Comment 5 Adam Williamson 2019-09-13 18:21:05 UTC
Welp, that's a PAM error - PAM_AUTHINFO_UNAVAIL - and it's probably coming from the SSSD PAM client, I guess...but we already bumped the sbus timeout to 120 seconds, and I don't know what other timeout we might be hitting here :/

I'll attach a current /var/log tarball from an affected aarch64 test.

Comment 6 Adam Williamson 2019-09-13 18:23:01 UTC
Created attachment 1614953 [details]
/var/log tarball from a recent aarch64 failure

Comment 7 Sumit Bose 2019-09-16 10:57:11 UTC
Hi Adam,

to which value did you set LOGIN_TIMEOUT? According to /var/log/secure

Sep 11 18:20:14 localhost login[24669]: pam_sss(login:auth): authentication success; logname=LOGIN uid=0 euid=0 tty=tty2 ruser= rhost= user=test1
Sep 11 18:21:42 localhost login[24669]: Authentication service cannot retrieve authentication info

The error happens 1min and 28s after the successful authentication. SSSD's selinux_child needed a bit longer:

Sep 11 18:20:14 localhost login[24669]: pam_sss(login:auth): authentication success; logname=LOGIN uid=0 euid=0 tty=tty2 ruser= rhost= user=test1
Sep 11 18:21:42 localhost login[24669]: Authentication service cannot retrieve authentication info

So my guess is that LOGIN_TIMEOUT is somewhat around 90s?

bye,
Sumit

Comment 8 Adam Williamson 2019-09-16 14:52:03 UTC
No, it's 120. And IIRC, that is not the error we get when we hit that timeout (which is what was happening the first time I encountered this bug), we instead get 'login failed' or something like it.
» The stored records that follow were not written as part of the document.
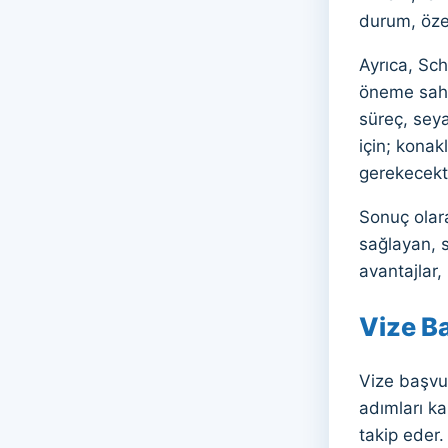
durum, özel
Ayrıca, Sch
öneme sahip
süreç, seya
için; konak
gerekecekti
Sonuç olar
sağlayan, s
avantajlar,
Vize Ba
Vize başvur
adımları ka
takip eder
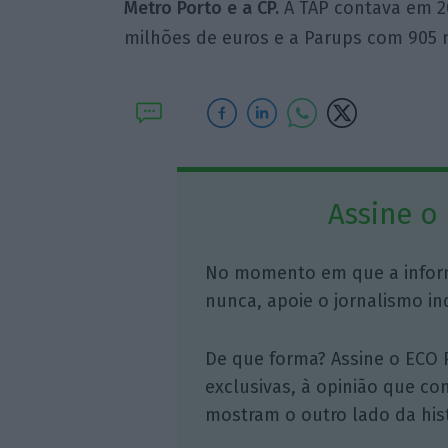
Metro Porto e a CP.
A TAP contava em 20
milhões de euros e a Parups com 905 
Assine o
No momento em que a infor
nunca, apoie o jornalismo in
De que forma? Assine o ECO 
exclusivas, à opinião que co
mostram o outro lado da hist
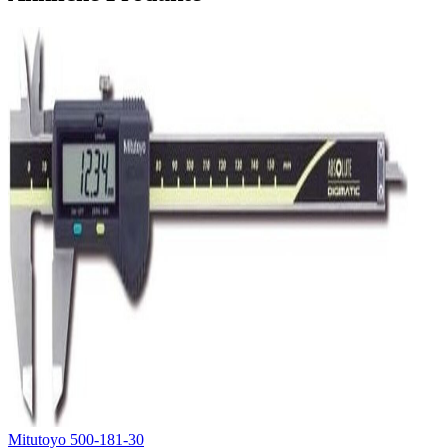
Mitutoyo 500-181-30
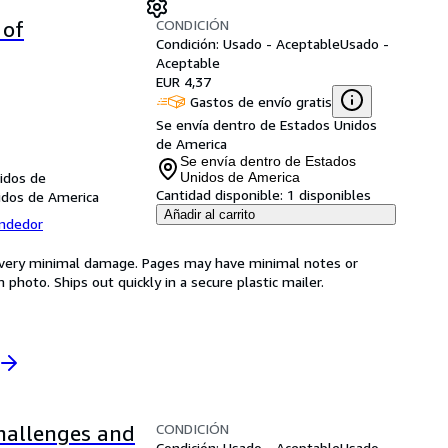
CONDICIÓN
 of
Condición: Usado - Aceptable
Usado -
Aceptable
EUR 4,37
Gastos de envío gratis
Se envía dentro de Estados Unidos
de America
Se envía dentro de Estados
nidos de
Unidos de America
Cantidad disponible:
1 disponibles
nidos de America
Añadir al carrito
endedor
th very minimal damage. Pages may have minimal notes or
photo. Ships out quickly in a secure plastic mailer.
CONDICIÓN
hallenges and
Condición: Usado - Aceptable
Usado -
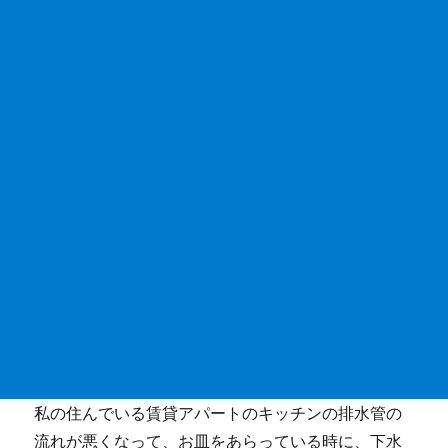
私の住んでいる賃貸アパートのキッチンの排水管の
流れが悪くなって、お皿をあらっている時に、下水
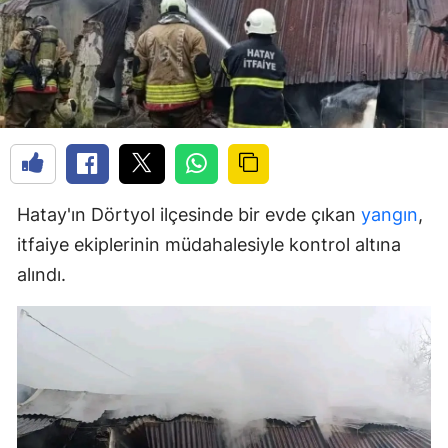
Hatay'ın Dörtyol ilçesinde bir evde çıkan
yangın
,
itfaiye ekiplerinin müdahalesiyle kontrol altına
alındı.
Comment 9 Fedora Admin user for bugzilla script actions 2020-06-18 14:59:22 UTC
This package has changed maintainer in the Fedora.
Reassigning to the new maintainer of this component.
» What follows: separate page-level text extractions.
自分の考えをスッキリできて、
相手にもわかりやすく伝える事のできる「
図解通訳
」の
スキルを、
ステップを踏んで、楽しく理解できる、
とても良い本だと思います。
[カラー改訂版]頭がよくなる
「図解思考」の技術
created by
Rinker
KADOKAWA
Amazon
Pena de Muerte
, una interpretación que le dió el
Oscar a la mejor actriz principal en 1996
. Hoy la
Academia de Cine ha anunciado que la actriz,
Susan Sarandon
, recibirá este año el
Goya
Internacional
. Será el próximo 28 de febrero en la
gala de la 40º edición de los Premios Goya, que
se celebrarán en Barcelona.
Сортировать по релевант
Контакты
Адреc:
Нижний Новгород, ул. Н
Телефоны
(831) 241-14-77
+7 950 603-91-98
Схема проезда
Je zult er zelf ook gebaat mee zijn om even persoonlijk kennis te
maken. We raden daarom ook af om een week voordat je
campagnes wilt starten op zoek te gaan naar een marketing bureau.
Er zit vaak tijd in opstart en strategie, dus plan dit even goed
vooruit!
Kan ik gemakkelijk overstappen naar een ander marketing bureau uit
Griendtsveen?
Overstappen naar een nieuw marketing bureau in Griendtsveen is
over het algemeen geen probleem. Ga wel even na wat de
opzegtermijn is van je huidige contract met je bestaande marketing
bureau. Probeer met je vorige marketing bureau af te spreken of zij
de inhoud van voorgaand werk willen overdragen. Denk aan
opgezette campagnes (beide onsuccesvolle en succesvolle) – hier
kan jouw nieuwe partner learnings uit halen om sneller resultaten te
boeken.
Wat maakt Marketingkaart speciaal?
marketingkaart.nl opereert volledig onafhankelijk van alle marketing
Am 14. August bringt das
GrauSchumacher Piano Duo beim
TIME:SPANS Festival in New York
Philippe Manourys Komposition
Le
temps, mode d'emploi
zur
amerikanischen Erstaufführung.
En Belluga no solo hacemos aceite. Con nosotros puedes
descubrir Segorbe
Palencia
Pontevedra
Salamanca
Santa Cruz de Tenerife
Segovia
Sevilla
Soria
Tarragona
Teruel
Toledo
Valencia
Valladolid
Comment 10 Ben Cotton 2020-11-03 15:06:28 UTC
This message is a reminder that Fedora 31 is nearing its end of life.
Fedora will stop maintaining and issuing updates for Fedora 31 on 2020-11-24.
It is Fedora's policy to close all bug reports from releases that are no longer
maintained. At that time this bug will be closed as EOL if it remains open with a
Fedora 'version' of '31'.

Package Maintainer: If you wish for this bug to remain open because you
plan to fix it in a currently maintained version, simply change the 'version' 
to a later Fedora version.

Thank you for reporting this issue and we are sorry that we were not 
able to fix it before Fedora 31 is end of life. If you would still like 
to see this bug fixed and are able to reproduce it against a later version 
of Fedora, you are encouraged  change the 'version' to a later Fedora 
version prior this bug is closed as described in the policy above.
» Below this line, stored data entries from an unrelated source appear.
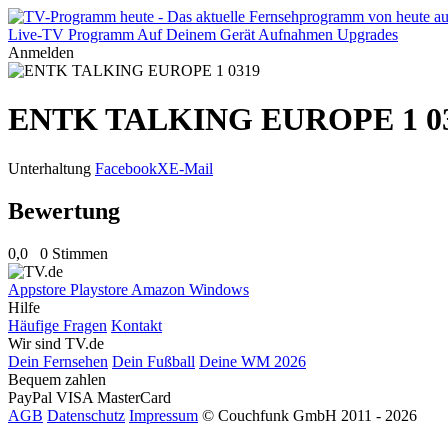
Live-TV
Programm
Auf Deinem Gerät
Aufnahmen
Upgrades
Anmelden
ENTK TALKING EUROPE 1 0
Unterhaltung
Facebook
X
E-Mail
Bewertung
0,0
0 Stimmen
Appstore
Playstore
Amazon
Windows
Hilfe
Häufige Fragen
Kontakt
Wir sind TV.de
Dein Fernsehen
Dein Fußball
Deine WM 2026
Bequem zahlen
PayPal
VISA
MasterCard
AGB
Datenschutz
Impressum
© Couchfunk GmbH 2011 - 2026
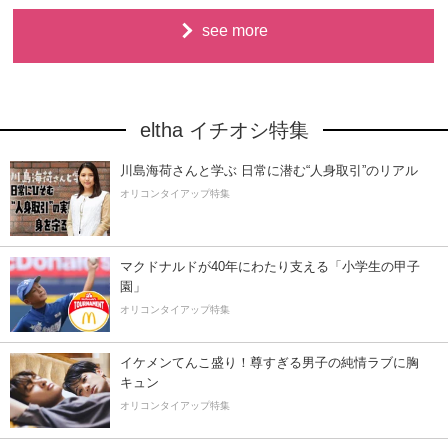
see more
eltha イチオシ特集
川島海荷さんと学ぶ 日常に潜む“人身取引”のリアル
オリコンタイアップ特集
マクドナルドが40年にわたり支える「小学生の甲子
園」
オリコンタイアップ特集
イケメンてんこ盛り！尊すぎる男子の純情ラブに胸
キュン
オリコンタイアップ特集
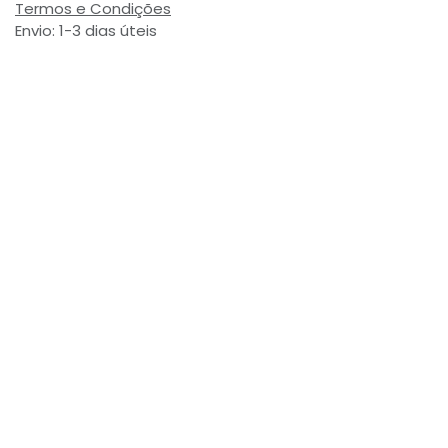
Termos e Condições
Envio: 1-3 dias úteis
(Salvo ruptura de stock)
Valor com Imposto:
(= 3,10 € Incl. Taxas)
Referência Interna:
718802
Avaliações de Clientes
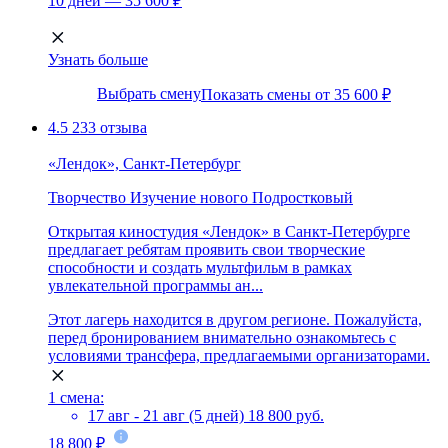
10 дней — 35 600 ₽
Узнать больше
Выбрать смену
Показать смены от 35 600 ₽
4.5
233 отзыва
«Лендок», Санкт-Петербург
Творчество
Изучение нового
Подростковый
Открытая киностудия «Лендок» в Санкт-Петербурге
предлагает ребятам проявить свои творческие
способности и создать мультфильм в рамках
увлекательной программы ан...
Этот лагерь находится в другом регионе. Пожалуйста,
перед бронированием внимательно ознакомьтесь с
условиями трансфера, предлагаемыми организаторами.
1 смена:
17 авг - 21 авг (5 дней)
18 800 руб.
18 800 ₽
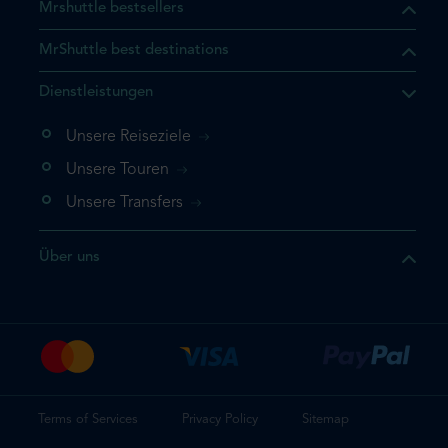
Mrshuttle bestsellers
MrShuttle best destinations
t, dass sich das Produkt, das
Dienstleistungen
n deinem Warenkorb befindet.
 noch einmal hinzufügen
Unsere Reiseziele
 direkt zu deinem Warenkorb
Unsere Touren
e deine Buchung ab.
Unsere Transfers
kt ein weiteres Mal
Über uns
dige deine Buchung
Terms of Services
Privacy Policy
Sitemap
Although we aim to fix as many bugs as possible during every release's 
lifetime, sometimes those efforts are overtaken by events. Often a 
more recent Fedora release includes newer upstream software that fixes 
bugs or makes them obsolete.

Comment 11 Ben Cotton 2020-11-24 18:45:25 UTC
Fedora 31 changed to end-of-life (EOL) status on 2020-11-24. Fedora 31 is
no longer maintained, which means that it will not receive any further
security or bug fix updates. As a result we are closing this bug.

If you can reproduce this bug against a currently maintained version of
Fedora please feel free to reopen this bug against that version. If you
are unable to reopen this bug, please file a new report against the
current release. If you experience problems, please add a comment to this
bug.

Thank you for reporting this bug and we are sorry it could not be fixed.